Description of the task = Starting at the line with "What is the" and continuing to the end of the items, rewrite those lines with "largest range" swapped for "widest range" and everything else left as is. Omit the pictures from your answer.

Stored items from a collection =
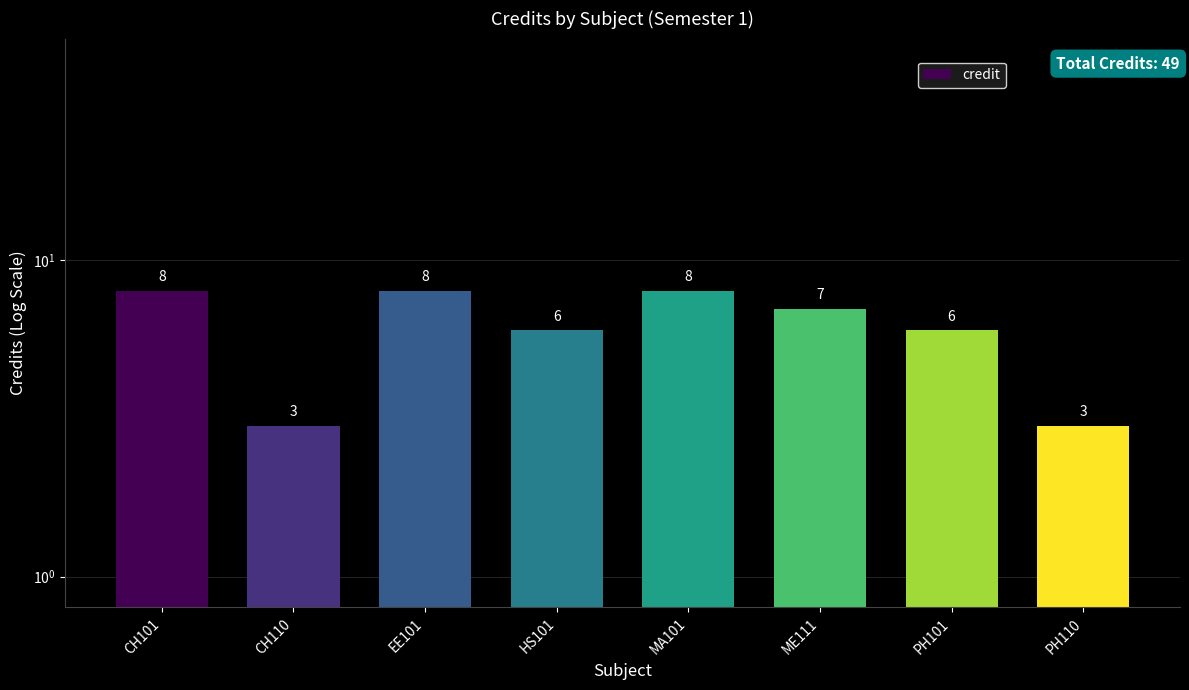

List the labels in order of value, largest first.

CH101, EE101, MA101, ME111, HS101, PH101, CH110, PH110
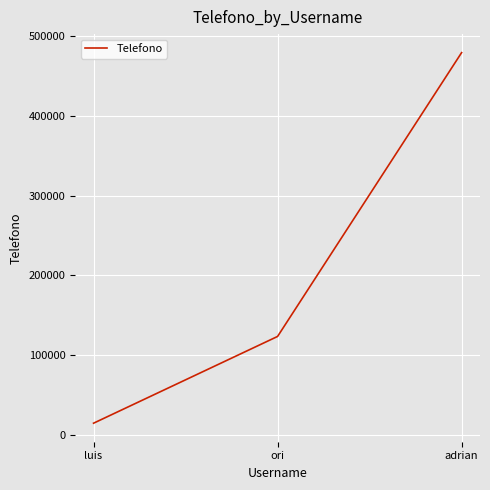

Is this an area chart (filled region under the line)?

No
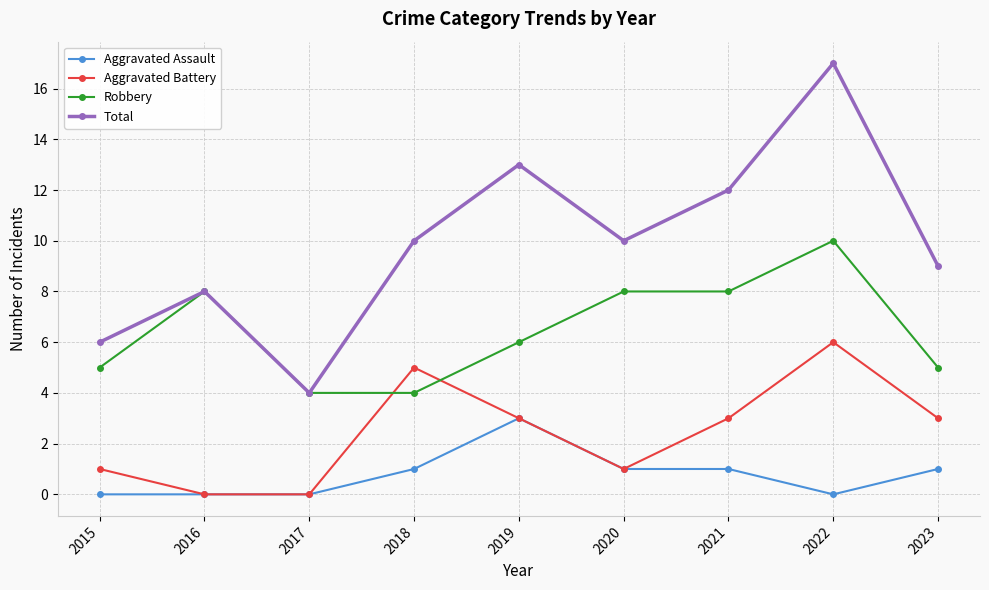

Rank the series at 2015 from lowest to highest value.

Aggravated Assault, Aggravated Battery, Robbery, Total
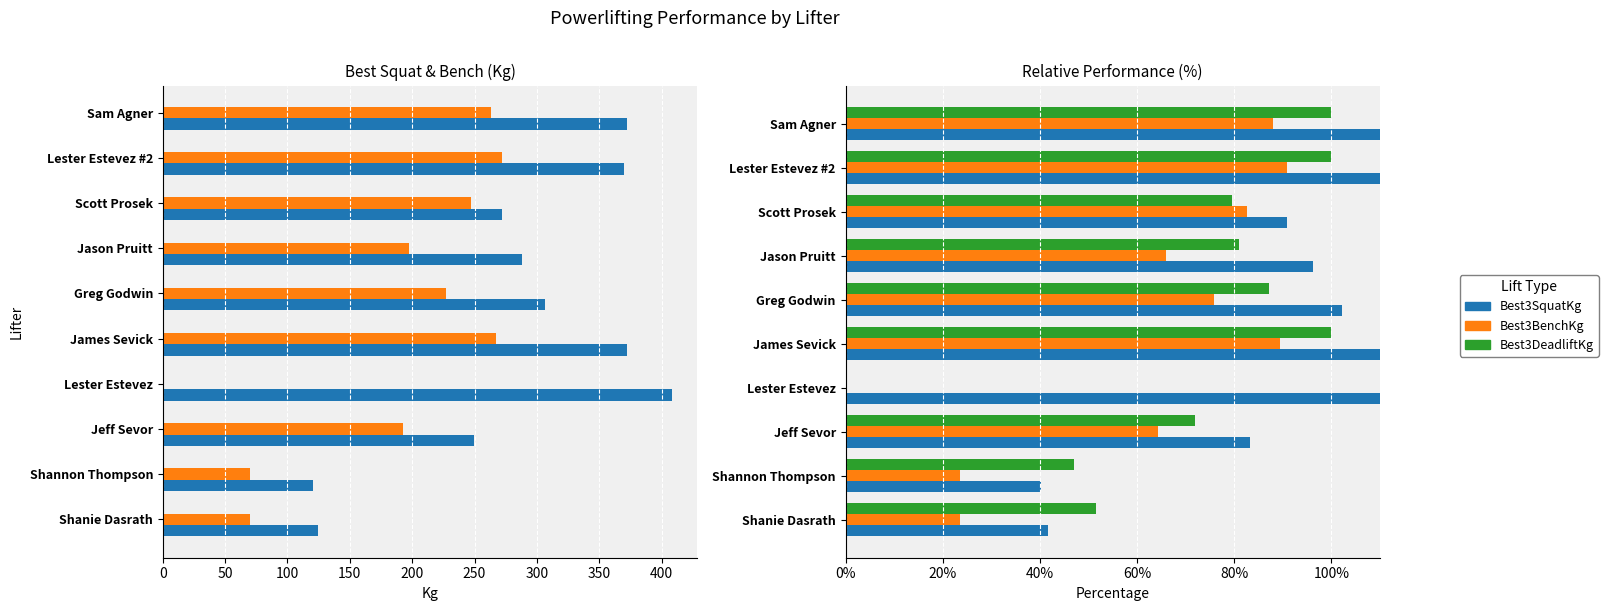

Reading right to left, list all the values displayed in this chart.

Best3SquatKg: 124.2	123.5	90.9	96.2	102.3	124.2	136.4	83.3	40.2	41.7
Best3BenchKg: 87.9	90.9	82.6	65.9	75.8	89.4	0.0	64.4	23.5	23.5
Best3DeadliftKg: 100.0	100.0	79.5	81.1	87.1	100.0	0.0	72.0	47.0	51.5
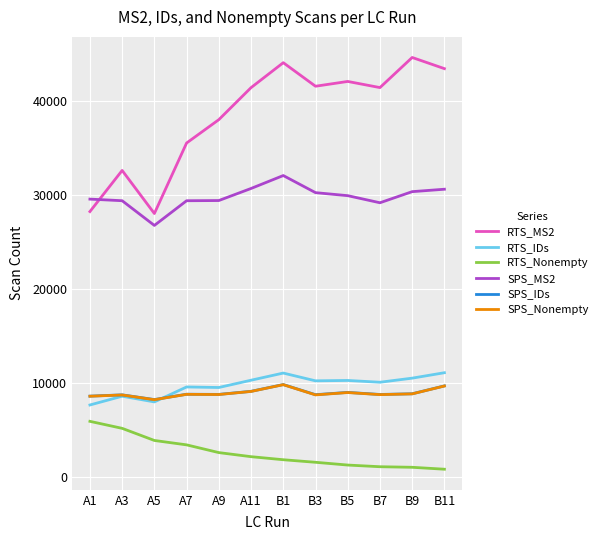

What is the difference between the highest and lowest values at A7?

32101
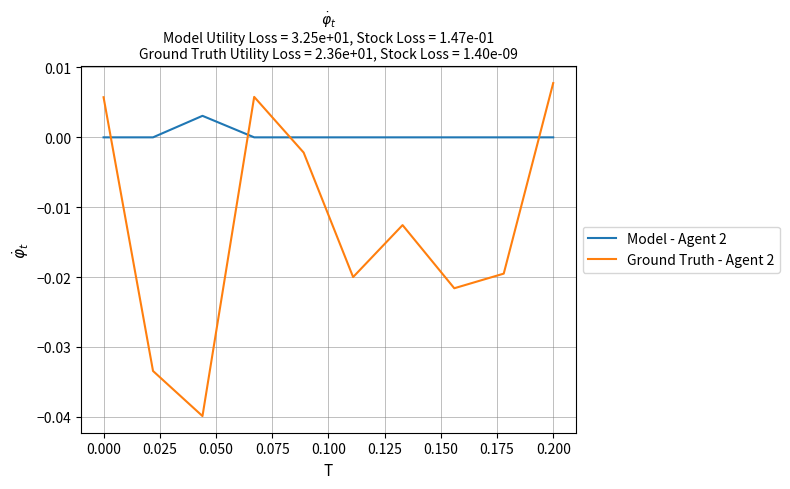

Which series has the largest range (max minus min)?

Ground Truth - Agent 2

Response box =
What is the difference between the highest and lowest values at A7?

32101

Which series has the widest range (max minus min)?

Ground Truth - Agent 2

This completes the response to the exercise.